- **Text block**

>>>

Furthermore, you can have Volume Claim Templates defined in your deployment, so that each pod gets a reflecting PVC created automatically (i.e., supporting infrastructure-agnostic storage definition for a group of scalable pods where each needs its own dedicated storage).
Short:
- Here you have the storage! PersistentVolume (PV)
- You get the storage if you really need it! PersistentVolumeClaim (PVC)
A PersistentVolume (PV) is a piece of storage in the cluster or central storage let's say 100GB.
A PersistentVolumeClaim (PVC) is a request for storage by a user for the application to use 10GB.
In real life scenario, PV is whole cake and PVC is piece of cake (But you can have a whole cake if there are no other people to eat (just like if there are no other application to use you can use whole PV )).
Short and Simple
Persistent Volume - Available storage let's say you have 100Gi
Persistent Volume Claim - You request from Persistent Volume, let's say you request 10Gi you'll get it but if you request 110Gi you won't get it.
A PersistentVolume (PV) is a piece of storage in the cluster that has been provisioned by server/storage/cluster administrator or dynamically provisioned using Storage Classes. It is a resource in the cluster just like node.
A PersistentVolumeClaim (PVC) is a request for storage by a user which can be attained from PV. It is similar to a Pod. Pods consume node resources and PVCs consume PV resources. Pods can request specific levels of resources (CPU and Memory). Claims can request specific size and access modes (e.g., they can be mounted ReadWriteOnce, ReadOnlyMany or ReadWriteMany.

<<<

- **Using the information**
a) Put this sentence from the text on PersistentVolumes into Spanish: "Pods consume node resources and PVCs consume PV resources."
b) According to the text on PersistentVolumes, in what two ways can a PersistentVolume be provisioned?
The data below is separate material, unrelated to the text on PersistentVolumes.

- **Dataset excerpt**
>>>

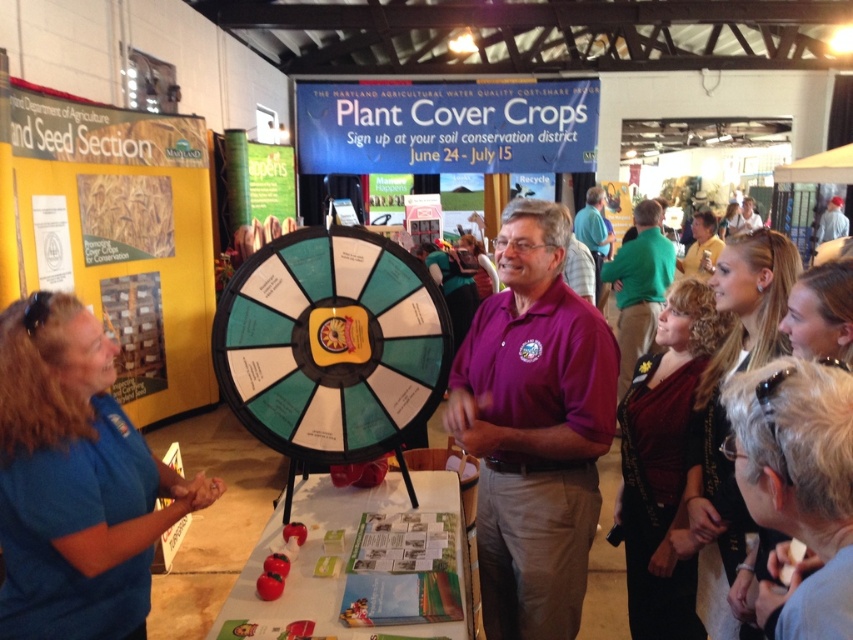
You are at an indoor fair and see the purple cotton shirt at center and the gray fur at lower right. Which object is positioned more to the right side of the scene?

The gray fur at lower right is positioned more to the right side of the scene.

You are at an indoor fair and want to compare the sizes of two items. You notice a purple cotton shirt at center and a gray fur at lower right. Which one has a greater width?

The purple cotton shirt at center has a greater width than the gray fur at lower right.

<<<

- **Answers to each task**
a) Los pods consumen recursos de nodo y los PVC consumen recursos de PV.

b) It can be provisioned by a server/storage/cluster administrator or dynamically using Storage Classes.